Thanks, Dean. Yes, you get my point. I agree, though we always need to remember that an ML component is always just a component of the whole application. Sure, we can use various languages for one application, but frankly, whenever I can use one language instead of two, I follow this option. Hence I am thinking about Go, since I think it’s often a much better option to write an app in it than in Python. But then again, if this is an ML app, then perhaps Python is better?

I would be happy to see more ML packages in Go, and I would be happy to see them being actively maintained and developed. Hence my question. I am relatively new to Go, and hence I wanted to ask what those with more experience and knowledge think about it.

nyggus · August 18, 2021, 5:28am

Thanks a lot, Scott, for sharing your thoughts. Gonum does look nicely indeed, and so does Gorgonia. Who knows, maybe Go will enter the science community in some future. But this does not seem to be an easy task. For us Go offers some great features, but I am afraid for many scientists who are not programmers languages like Python and R offer something that Go does not (though Tengo does): an interpreter. For many scientists, Python and R are not programming languages but software for data analysis and visualization. Often you do not need much skills to perform even complex analyses in them — your knowledge of the given feature is more important. For instance, when you know a lot about generalized linear mixed effects modeling, using R for such a task will not be that complicated even when you do not know R too well. When you know a lot about neural networks, using Python and keras can be a piece of cake. But when you need to be almost a programmer to do something, then many such people will simply give up.
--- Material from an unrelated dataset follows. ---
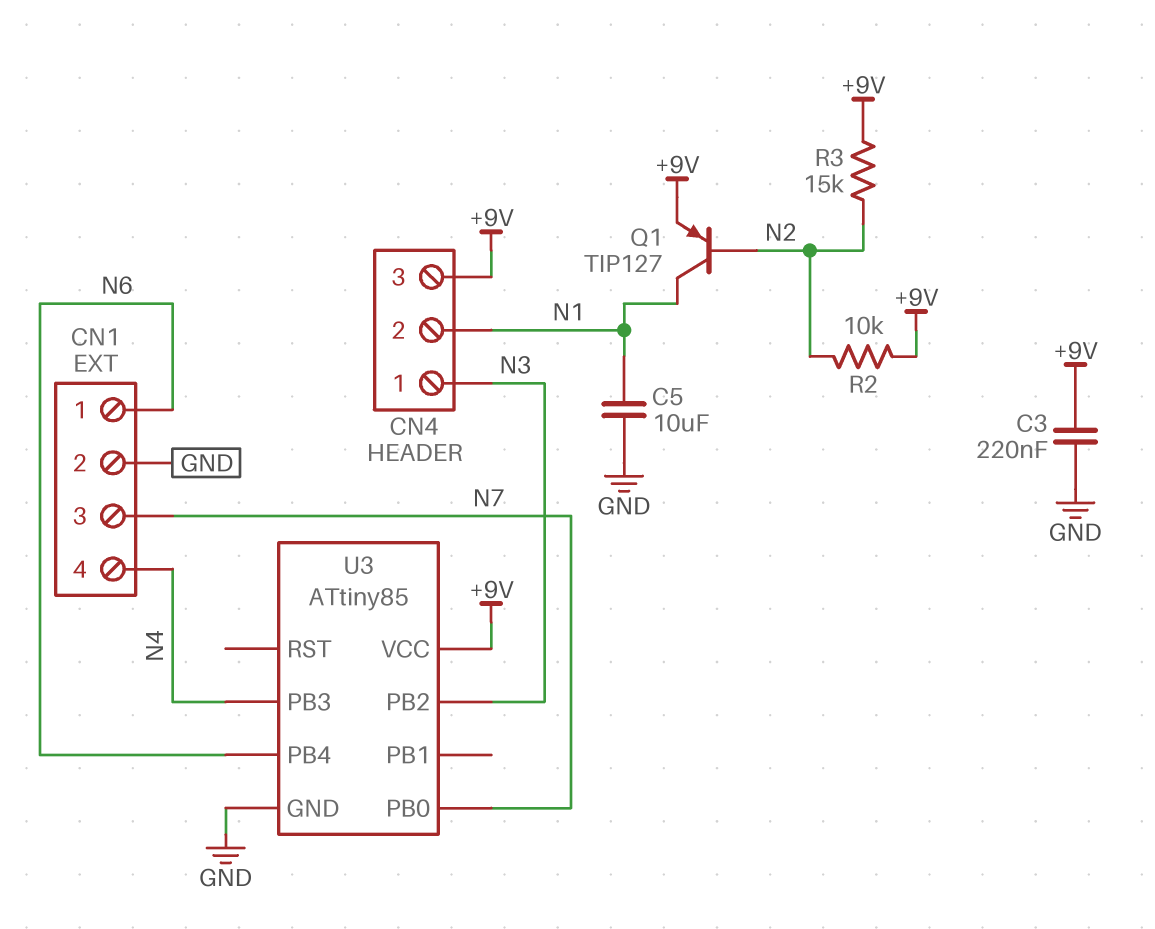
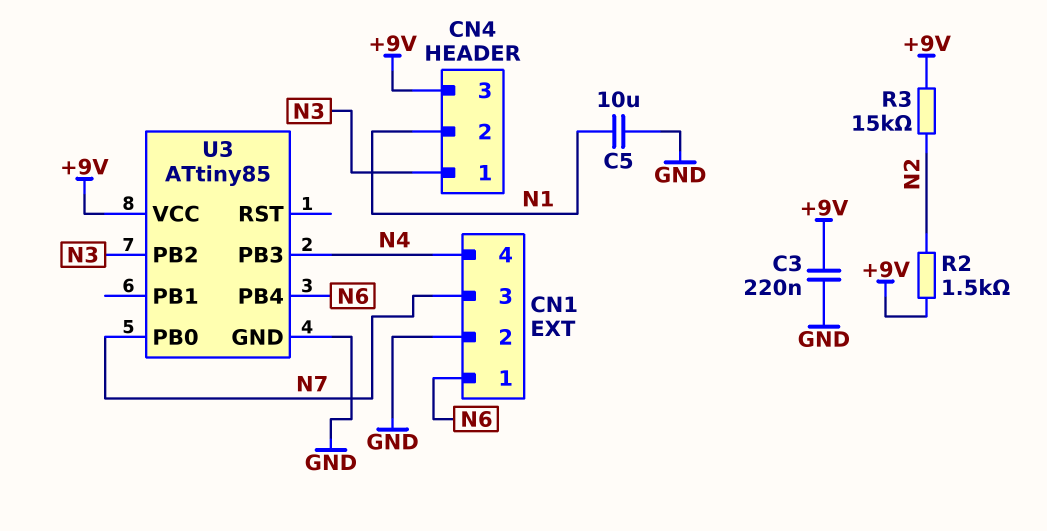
Q1: PNP TIP127 (B N2, C N1, E +9V) -> none
R2: 10k (+9V, N2) -> 1.5k (+9V, N2)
My company is hiring data scientists all the time, and I am often involved in this process. We often see educated data scientists who are also developers. But often we also see scientists who want to move to the business and who have been using R or Python for years but who cannot be called developers. They just used these languages for some statistical or machine learning stuff. They don’t know what is unit testing, they have never written any application, things like that. For them, Go would be much more difficult than Python or R. Enough to run the interpreter, read the data from a CSV file (for which you often really have to run just one function, and sometimes you can do it directly from IDE without actually running this function) and then run some standard code.

I think this is the reason why the science community (in which I have actually spent over 20 years) loves R and Python. But data science is also very active outside of the science, and there data science means something else; it’s not just statistics and machine learning and visualization — more work is related to actual programming, to creating software products. Perhaps there Go will find its place sooner or later, and I would be happy seeing this happening.

True! I am myself trying to follow this path, since I have been working on a Go package to perform some complicated survey sampling stuff. Whether or not someone will use it, ever… no idea. Maybe no one. But for me it’s a great way to learn Go, but also if we do not add things like that to Go, it would have no chances to be used.

system · November 16, 2021, 5:29am

This topic was automatically closed 90 days after the last reply. New replies are no longer allowed.